Halifax Rewards: The “Preferred Terms” Account

In the reward accounts space, Club Lloyds has always been the steady one. While Barclays Blue Rewards keeps reinventing itself and Santander can’t resist tweaking things every five minutes, Lloyds just feels like home. It’s beautifully boring.

Halifax used to be the opposite. It spent years trying to gamify banking: tap your card this many times, spend £500 a month, complete a task, get a fiver. That whole approach has never appealed to me. It turns a current account into a checklist, and I don’t want my bank nudging me into behaviours I wouldn’t naturally engage in.

So when Halifax dropped its £5 cashback, people complained. I didn’t. That offer had the kind of energy I dislike: Spend £500 or keep £5,000 and we’ll give you some pocket change. Fail to do so, and we’re keeping the fee. No thanks.

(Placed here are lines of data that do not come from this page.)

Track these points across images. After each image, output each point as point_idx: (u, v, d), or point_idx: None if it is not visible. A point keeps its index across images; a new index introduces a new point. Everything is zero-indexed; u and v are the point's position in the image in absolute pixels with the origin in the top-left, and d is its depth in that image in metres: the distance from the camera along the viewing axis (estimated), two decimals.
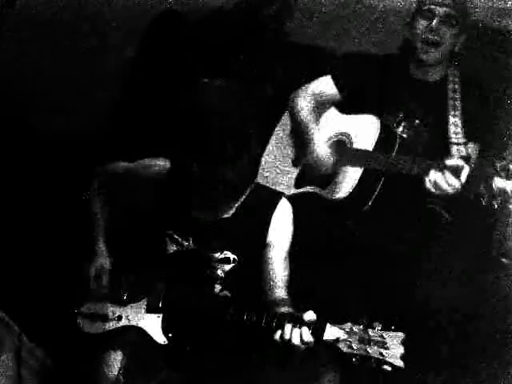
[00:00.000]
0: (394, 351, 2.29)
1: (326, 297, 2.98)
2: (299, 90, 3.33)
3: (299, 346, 2.42)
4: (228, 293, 2.74)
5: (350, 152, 3.16)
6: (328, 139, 3.25)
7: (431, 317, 3.02)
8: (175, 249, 2.75)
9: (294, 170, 3.32)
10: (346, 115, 3.27)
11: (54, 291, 2.89)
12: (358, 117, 3.21)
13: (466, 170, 2.83)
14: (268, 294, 2.70)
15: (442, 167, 2.85)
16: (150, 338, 2.67)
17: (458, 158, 2.92)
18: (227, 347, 2.70)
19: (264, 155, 3.38)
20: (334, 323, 2.39)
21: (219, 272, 2.73)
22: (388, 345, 2.29)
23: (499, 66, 3.34)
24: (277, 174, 3.34)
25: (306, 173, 3.27)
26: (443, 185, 2.85)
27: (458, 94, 3.15)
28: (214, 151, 2.59)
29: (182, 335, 2.69)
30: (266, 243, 2.72)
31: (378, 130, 3.10)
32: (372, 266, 3.11)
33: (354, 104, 3.26)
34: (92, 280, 2.78)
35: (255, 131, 2.70)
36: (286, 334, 2.43)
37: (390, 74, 3.26)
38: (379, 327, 2.33)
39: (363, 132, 3.14)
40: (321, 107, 3.30)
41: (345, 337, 2.34)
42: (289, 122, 3.39)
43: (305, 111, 3.28)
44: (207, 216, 2.73)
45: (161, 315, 2.68)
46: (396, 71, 3.26)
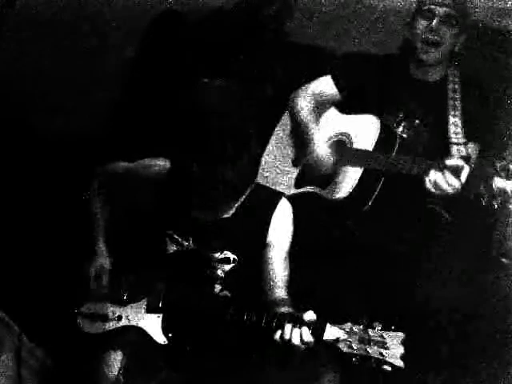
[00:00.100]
0: (394, 351, 2.29)
1: (325, 297, 2.98)
2: (299, 89, 3.33)
3: (299, 346, 2.42)
4: (228, 293, 2.74)
5: (349, 152, 3.16)
6: (328, 139, 3.25)
7: (431, 317, 3.02)
8: (175, 249, 2.75)
9: (294, 169, 3.32)
10: (345, 115, 3.27)
11: (54, 291, 2.88)
12: (358, 117, 3.20)
13: (466, 169, 2.83)
14: (268, 294, 2.70)
15: (442, 167, 2.85)
16: (150, 337, 2.67)
17: (458, 158, 2.92)
18: (227, 347, 2.70)
19: (264, 155, 3.38)
20: (333, 323, 2.39)
21: (219, 272, 2.73)
22: (388, 345, 2.29)
23: (499, 66, 3.34)
24: (277, 174, 3.34)
25: (306, 173, 3.27)
26: (443, 185, 2.85)
27: (458, 94, 3.15)
28: (214, 151, 2.59)
29: (182, 335, 2.69)
30: (266, 243, 2.72)
31: (378, 130, 3.10)
32: (372, 266, 3.11)
33: (354, 104, 3.26)
34: (92, 280, 2.78)
35: (255, 131, 2.70)
36: (286, 333, 2.43)
37: (390, 74, 3.26)
38: (379, 327, 2.33)
39: (363, 132, 3.14)
40: (321, 107, 3.30)
41: (345, 337, 2.34)
42: (289, 122, 3.38)
43: (305, 111, 3.28)
44: (207, 216, 2.73)
45: (161, 315, 2.68)
46: (396, 71, 3.26)
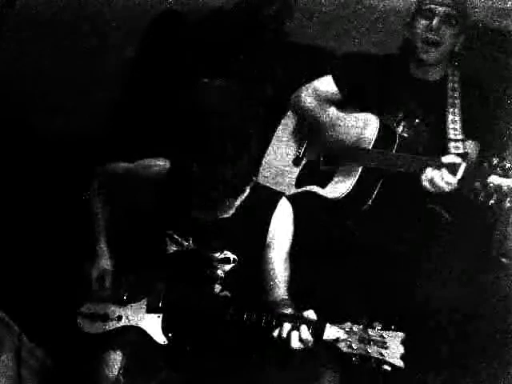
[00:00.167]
0: (394, 351, 2.29)
1: (325, 297, 2.98)
2: (302, 87, 3.34)
3: (298, 346, 2.42)
4: (228, 293, 2.73)
5: (349, 151, 3.16)
6: (329, 137, 3.25)
7: (431, 317, 3.01)
8: (175, 249, 2.74)
9: (295, 169, 3.32)
10: (346, 114, 3.27)
11: (54, 291, 2.88)
12: (358, 116, 3.21)
13: (463, 167, 2.82)
14: (268, 294, 2.70)
15: (439, 164, 2.85)
16: (150, 338, 2.67)
17: (455, 155, 2.91)
18: (227, 347, 2.70)
19: (265, 155, 3.38)
20: (333, 323, 2.39)
21: (219, 272, 2.73)
22: (388, 345, 2.29)
23: (499, 66, 3.34)
24: (277, 174, 3.33)
25: (310, 169, 3.26)
26: (439, 182, 2.84)
27: (457, 94, 3.15)
28: (214, 151, 2.58)
29: (182, 335, 2.69)
30: (266, 243, 2.71)
31: (378, 130, 3.11)
32: (372, 266, 3.11)
33: (354, 103, 3.26)
34: (94, 281, 2.78)
35: (255, 131, 2.69)
36: (284, 332, 2.43)
37: (390, 74, 3.26)
38: (379, 327, 2.33)
39: (363, 131, 3.14)
40: (322, 105, 3.30)
41: (345, 336, 2.34)
42: (290, 121, 3.39)
43: (307, 109, 3.29)
44: (207, 216, 2.73)
45: (161, 315, 2.68)
46: (396, 71, 3.26)
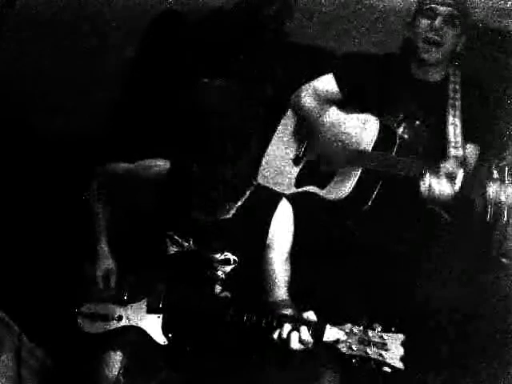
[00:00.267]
0: (394, 353, 2.29)
1: (325, 297, 2.98)
2: (302, 87, 3.34)
3: (298, 347, 2.42)
4: (228, 294, 2.74)
5: (349, 152, 3.16)
6: (330, 137, 3.25)
7: (431, 317, 3.02)
8: (175, 250, 2.74)
9: (295, 169, 3.32)
10: (346, 114, 3.27)
11: (54, 291, 2.88)
12: (359, 116, 3.20)
13: (461, 175, 2.83)
14: (268, 294, 2.70)
15: (438, 172, 2.85)
16: (150, 338, 2.67)
17: (454, 163, 2.92)
18: (227, 348, 2.70)
19: (265, 155, 3.38)
20: (333, 324, 2.39)
21: (219, 273, 2.73)
22: (388, 346, 2.29)
23: (499, 66, 3.34)
24: (277, 174, 3.33)
25: (309, 169, 3.26)
26: (437, 190, 2.85)
27: (458, 95, 3.14)
28: (214, 151, 2.58)
29: (182, 336, 2.69)
30: (267, 244, 2.71)
31: (378, 130, 3.11)
32: (372, 266, 3.11)
33: (355, 104, 3.26)
34: (100, 281, 2.78)
35: (255, 131, 2.69)
36: (284, 333, 2.42)
37: (391, 74, 3.25)
38: (379, 328, 2.33)
39: (363, 132, 3.14)
40: (322, 105, 3.30)
41: (345, 338, 2.34)
42: (291, 121, 3.39)
43: (307, 110, 3.29)
44: (207, 217, 2.72)
45: (161, 315, 2.68)
46: (397, 71, 3.25)
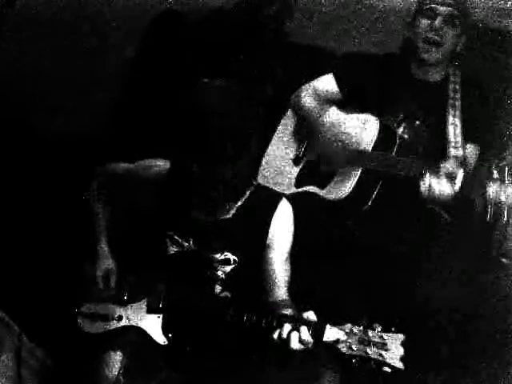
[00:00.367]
0: (394, 353, 2.29)
1: (326, 297, 2.98)
2: (302, 87, 3.33)
3: (298, 347, 2.42)
4: (228, 294, 2.74)
5: (349, 152, 3.16)
6: (330, 137, 3.25)
7: (431, 317, 3.02)
8: (176, 250, 2.74)
9: (295, 169, 3.32)
10: (346, 114, 3.27)
11: (54, 291, 2.88)
12: (359, 116, 3.20)
13: (461, 175, 2.83)
14: (268, 294, 2.70)
15: (438, 172, 2.85)
16: (150, 338, 2.67)
17: (454, 163, 2.92)
18: (227, 348, 2.70)
19: (265, 155, 3.37)
20: (333, 324, 2.39)
21: (219, 273, 2.73)
22: (388, 346, 2.29)
23: (499, 66, 3.34)
24: (277, 174, 3.33)
25: (309, 169, 3.26)
26: (437, 190, 2.85)
27: (458, 95, 3.14)
28: (214, 151, 2.58)
29: (182, 336, 2.69)
30: (267, 244, 2.71)
31: (378, 131, 3.11)
32: (372, 266, 3.11)
33: (355, 104, 3.26)
34: (100, 281, 2.78)
35: (255, 131, 2.69)
36: (284, 333, 2.42)
37: (391, 74, 3.25)
38: (379, 328, 2.33)
39: (363, 132, 3.14)
40: (322, 105, 3.30)
41: (345, 338, 2.34)
42: (291, 121, 3.39)
43: (307, 110, 3.28)
44: (207, 217, 2.72)
45: (161, 315, 2.68)
46: (397, 71, 3.25)
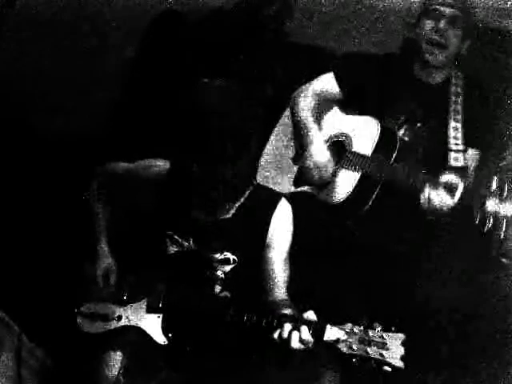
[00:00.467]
0: (395, 352, 2.29)
1: (326, 297, 2.98)
2: (301, 88, 3.32)
3: (298, 346, 2.42)
4: (228, 293, 2.73)
5: (348, 156, 3.15)
6: (328, 139, 3.25)
7: (431, 317, 3.02)
8: (175, 250, 2.74)
9: (294, 168, 3.32)
10: (347, 116, 3.26)
11: (54, 291, 2.88)
12: (359, 118, 3.20)
13: (460, 188, 2.83)
14: (268, 294, 2.70)
15: (437, 183, 2.86)
16: (150, 338, 2.67)
17: (454, 174, 2.91)
18: (227, 348, 2.70)
19: (264, 155, 3.37)
20: (334, 324, 2.39)
21: (219, 273, 2.73)
22: (388, 346, 2.29)
23: (499, 66, 3.33)
24: (276, 174, 3.33)
25: (303, 174, 3.26)
26: (436, 202, 2.85)
27: (460, 98, 3.12)
28: (214, 151, 2.58)
29: (182, 335, 2.69)
30: (266, 244, 2.71)
31: (379, 133, 3.10)
32: (372, 266, 3.11)
33: (355, 105, 3.25)
34: (100, 279, 2.78)
35: (255, 131, 2.69)
36: (285, 333, 2.42)
37: (391, 74, 3.23)
38: (379, 328, 2.33)
39: (363, 134, 3.13)
40: (322, 106, 3.29)
41: (345, 337, 2.34)
42: (289, 121, 3.38)
43: (306, 111, 3.26)
44: (207, 216, 2.72)
45: (161, 315, 2.68)
46: (397, 71, 3.23)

Halifax is part of Lloyds Banking Group
Halifax is part of the Lloyds Banking Group

The new Halifax is much more in line with Lloyds. It rewards you for simply using the account like a normal adult. Pay in £1,500 a month, run two direct debits, and they’ll give you better terms. No hoops, no thresholds, no “engagement”. Just: if this is your main account, we’ll treat you accordingly.

Rewards Account offer

  • No fees overseas
  • Credit interest up to £5k
  • Preferred savings and mortgage rates
  • Better travel money rates
  • Arranged overdraft
  • Everyday Cashback Offers (up to 15%)
Halifax cashback offers

The interest is the real value here. Everything else is pretty much a given in the reward space, but it’s the interest that actually differentiates the account.

Here’s what you get: 1.50% interest on the first £4,000, and 3% between £4,000 and £5,000. Yes, that gently encourages you to keep £5k. But it’s a reasonable nudge. You get a solid 1.50% regardless, and if you don’t want to keep more than £4k in a current account, the rest should be in savings anyway.

How it compares to NatWest’s cashback offer

NatWest’s reward is simple: £36 a year, no matter what. Halifax varies with how much you naturally keep in your account. At lower balances, NatWest wins. Anything above £2400, and Halifax earns you more.

Here’s the math:

  • £1,000 → Halifax: £15
  • £1,500 → Halifax: £22.50
  • £2,000 → Halifax: £30
  • £2,400 → Halifax: £36 (the break even point with Natwest)
  • £2,500 → Halifax: £37.50
  • £3,000 → Halifax: £45
  • £3,500 → Halifax: £52.50
  • £4,000 → Halifax: £60
  • £4,500 → Halifax: £75
  • £5,000 → Halifax: £90

Final thought

I like where Halifax has ended up. It’s cleaner, calmer, and more grown‑up than it used to be. Deposit your salary, run your bills, and they’ll give you better terms. No tasks, no nudges, no performance. Just a current account that behaves like a current account.